■ **EXERCISE BRIEF**:
Which lines in the records below include the word "Южпроводa"? Report each of them in full.
======
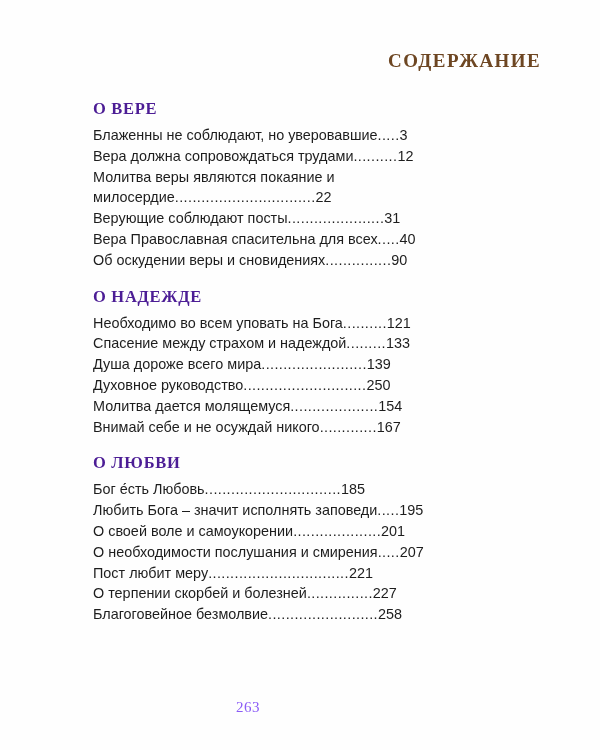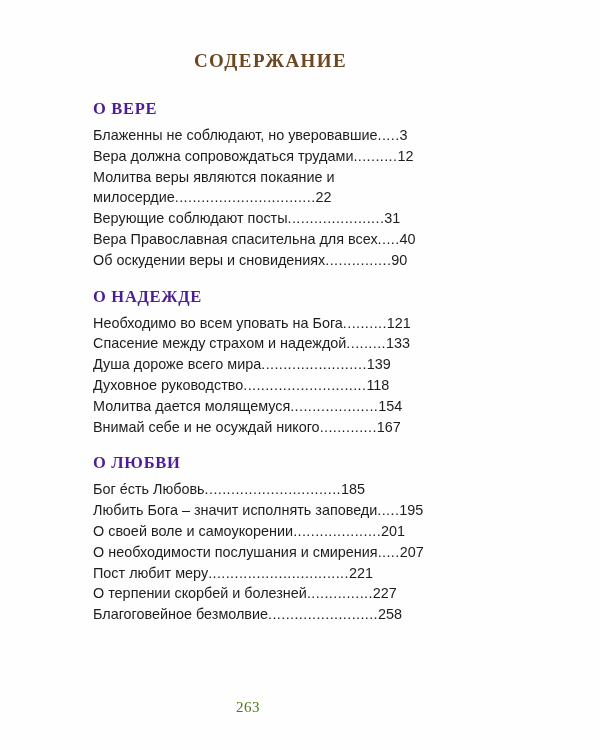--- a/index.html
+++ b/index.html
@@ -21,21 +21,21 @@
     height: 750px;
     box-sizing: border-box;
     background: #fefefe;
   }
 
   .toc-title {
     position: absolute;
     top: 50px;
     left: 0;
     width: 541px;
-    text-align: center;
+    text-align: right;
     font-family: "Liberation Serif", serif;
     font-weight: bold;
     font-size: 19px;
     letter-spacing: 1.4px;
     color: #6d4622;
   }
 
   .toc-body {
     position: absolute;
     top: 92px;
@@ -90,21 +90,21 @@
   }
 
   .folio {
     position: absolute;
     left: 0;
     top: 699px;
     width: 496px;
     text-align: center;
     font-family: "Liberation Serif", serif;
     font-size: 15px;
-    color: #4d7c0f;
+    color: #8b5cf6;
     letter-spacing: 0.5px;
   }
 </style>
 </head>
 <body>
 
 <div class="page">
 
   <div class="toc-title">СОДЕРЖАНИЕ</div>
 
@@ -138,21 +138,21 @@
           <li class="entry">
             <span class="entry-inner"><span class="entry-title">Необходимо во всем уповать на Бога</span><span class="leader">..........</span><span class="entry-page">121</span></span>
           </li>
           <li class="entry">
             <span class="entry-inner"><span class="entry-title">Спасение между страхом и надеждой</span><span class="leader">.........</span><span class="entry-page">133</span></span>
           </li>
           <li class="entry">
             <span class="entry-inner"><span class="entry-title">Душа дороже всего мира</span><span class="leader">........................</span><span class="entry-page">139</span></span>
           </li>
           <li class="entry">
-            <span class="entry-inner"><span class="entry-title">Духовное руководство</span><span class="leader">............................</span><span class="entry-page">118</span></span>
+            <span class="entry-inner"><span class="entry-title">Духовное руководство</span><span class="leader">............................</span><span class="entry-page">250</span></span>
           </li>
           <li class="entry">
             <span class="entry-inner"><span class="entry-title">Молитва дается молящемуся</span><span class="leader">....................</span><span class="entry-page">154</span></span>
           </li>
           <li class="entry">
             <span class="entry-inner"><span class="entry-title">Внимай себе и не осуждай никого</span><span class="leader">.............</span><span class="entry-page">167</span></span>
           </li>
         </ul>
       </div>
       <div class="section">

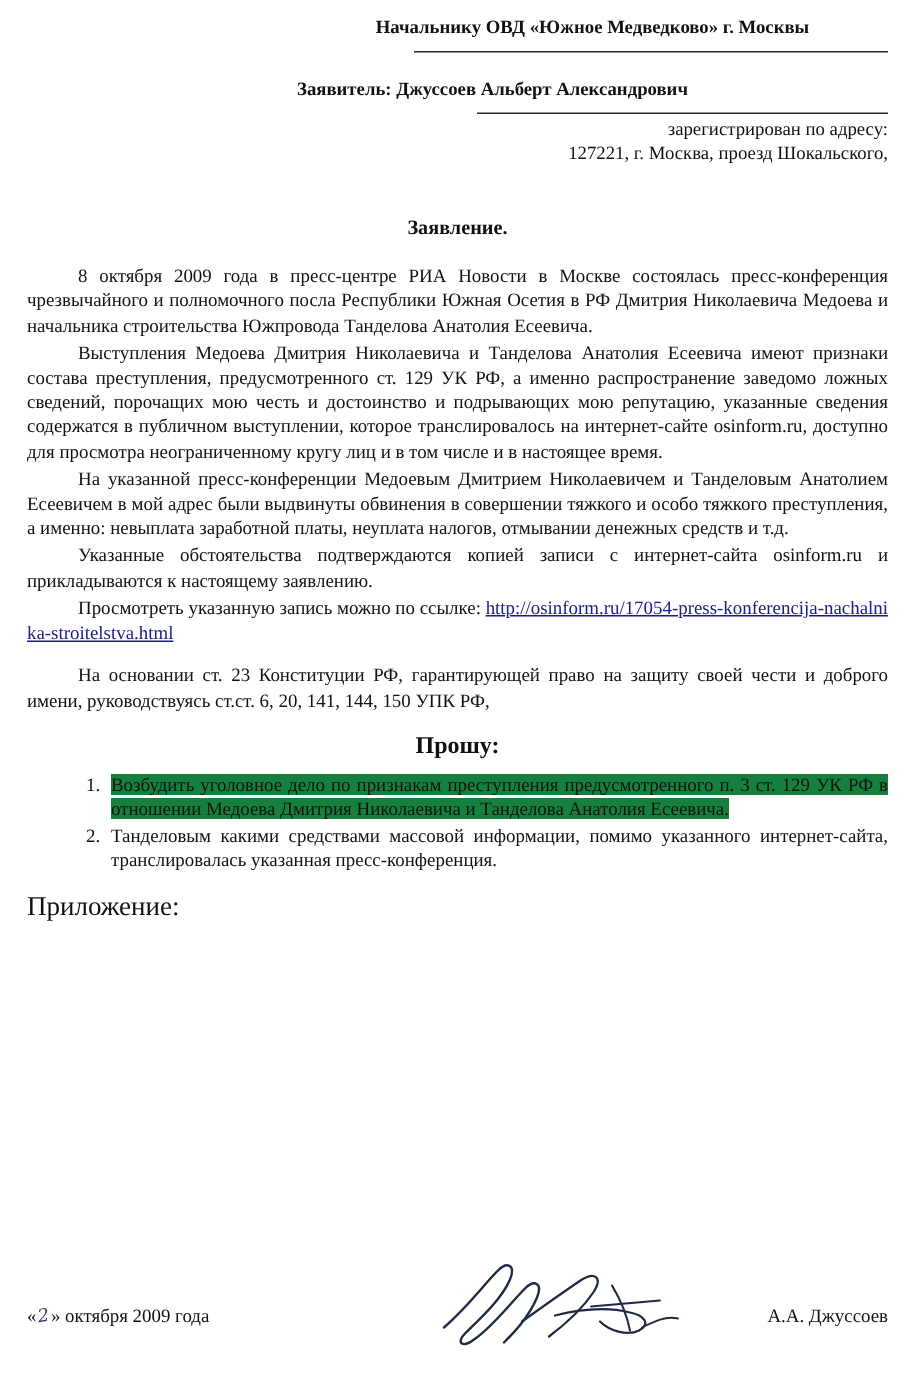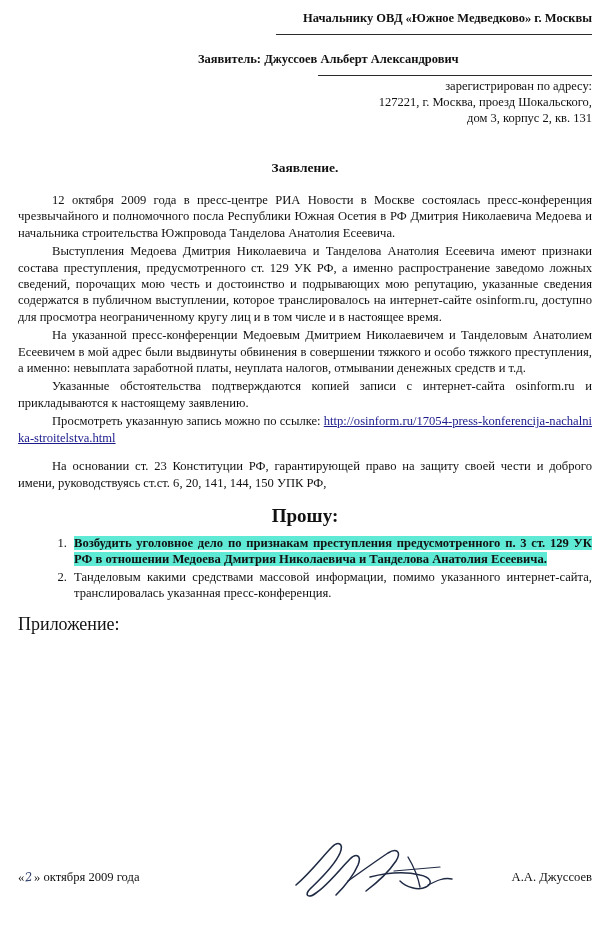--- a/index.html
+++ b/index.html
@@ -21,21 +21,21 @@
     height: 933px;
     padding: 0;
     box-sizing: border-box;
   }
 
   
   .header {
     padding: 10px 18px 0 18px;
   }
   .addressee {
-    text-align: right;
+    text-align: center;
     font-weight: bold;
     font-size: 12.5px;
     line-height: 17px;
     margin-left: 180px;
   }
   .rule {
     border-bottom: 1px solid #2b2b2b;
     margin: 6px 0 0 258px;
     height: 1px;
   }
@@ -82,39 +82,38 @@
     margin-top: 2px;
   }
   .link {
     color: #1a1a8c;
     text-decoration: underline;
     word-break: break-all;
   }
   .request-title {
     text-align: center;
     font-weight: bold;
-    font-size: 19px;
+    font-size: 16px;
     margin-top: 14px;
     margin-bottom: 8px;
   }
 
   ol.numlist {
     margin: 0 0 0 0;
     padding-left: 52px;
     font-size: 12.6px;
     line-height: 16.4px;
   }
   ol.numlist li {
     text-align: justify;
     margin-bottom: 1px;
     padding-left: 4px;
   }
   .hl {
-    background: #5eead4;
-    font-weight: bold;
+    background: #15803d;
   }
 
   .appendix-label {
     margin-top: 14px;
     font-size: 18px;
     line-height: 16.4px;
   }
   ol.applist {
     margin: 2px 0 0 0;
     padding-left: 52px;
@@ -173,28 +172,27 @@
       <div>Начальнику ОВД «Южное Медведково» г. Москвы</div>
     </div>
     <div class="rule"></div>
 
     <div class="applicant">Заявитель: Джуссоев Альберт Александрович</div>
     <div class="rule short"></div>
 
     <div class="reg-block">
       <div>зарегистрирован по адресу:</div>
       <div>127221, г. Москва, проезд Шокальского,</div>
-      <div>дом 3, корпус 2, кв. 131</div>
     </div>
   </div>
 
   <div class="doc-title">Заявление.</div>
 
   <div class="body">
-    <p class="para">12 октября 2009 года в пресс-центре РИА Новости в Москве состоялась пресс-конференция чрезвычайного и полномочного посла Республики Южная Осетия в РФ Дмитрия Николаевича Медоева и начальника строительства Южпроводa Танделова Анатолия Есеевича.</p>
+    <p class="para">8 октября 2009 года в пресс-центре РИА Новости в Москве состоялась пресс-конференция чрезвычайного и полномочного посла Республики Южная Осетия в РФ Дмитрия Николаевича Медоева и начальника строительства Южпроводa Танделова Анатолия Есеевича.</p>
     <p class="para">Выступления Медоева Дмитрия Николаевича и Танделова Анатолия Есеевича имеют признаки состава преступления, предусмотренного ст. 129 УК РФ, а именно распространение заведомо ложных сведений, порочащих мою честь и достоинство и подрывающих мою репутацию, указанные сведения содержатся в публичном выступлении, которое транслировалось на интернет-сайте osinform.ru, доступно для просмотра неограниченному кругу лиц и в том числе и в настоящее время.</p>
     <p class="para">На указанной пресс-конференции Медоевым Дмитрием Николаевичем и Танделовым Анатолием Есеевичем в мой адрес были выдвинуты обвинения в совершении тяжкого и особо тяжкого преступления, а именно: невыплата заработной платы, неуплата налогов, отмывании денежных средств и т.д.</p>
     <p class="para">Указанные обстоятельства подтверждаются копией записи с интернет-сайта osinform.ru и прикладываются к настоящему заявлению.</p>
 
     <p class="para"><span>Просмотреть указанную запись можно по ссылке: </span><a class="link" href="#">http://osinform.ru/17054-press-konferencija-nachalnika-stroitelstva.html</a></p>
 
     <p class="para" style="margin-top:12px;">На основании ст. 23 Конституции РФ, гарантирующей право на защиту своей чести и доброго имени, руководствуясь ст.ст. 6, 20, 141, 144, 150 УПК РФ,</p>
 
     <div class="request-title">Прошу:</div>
======
■ **SOLVED PROBLEM**:
-    <p class="para">12 октября 2009 года в пресс-центре РИА Новости в Москве состоялась пресс-конференция чрезвычайного и полномочного посла Республики Южная Осетия в РФ Дмитрия Николаевича Медоева и начальника строительства Южпроводa Танделова Анатолия Есеевича.</p>
+    <p class="para">8 октября 2009 года в пресс-центре РИА Новости в Москве состоялась пресс-конференция чрезвычайного и полномочного посла Республики Южная Осетия в РФ Дмитрия Николаевича Медоева и начальника строительства Южпроводa Танделова Анатолия Есеевича.</p>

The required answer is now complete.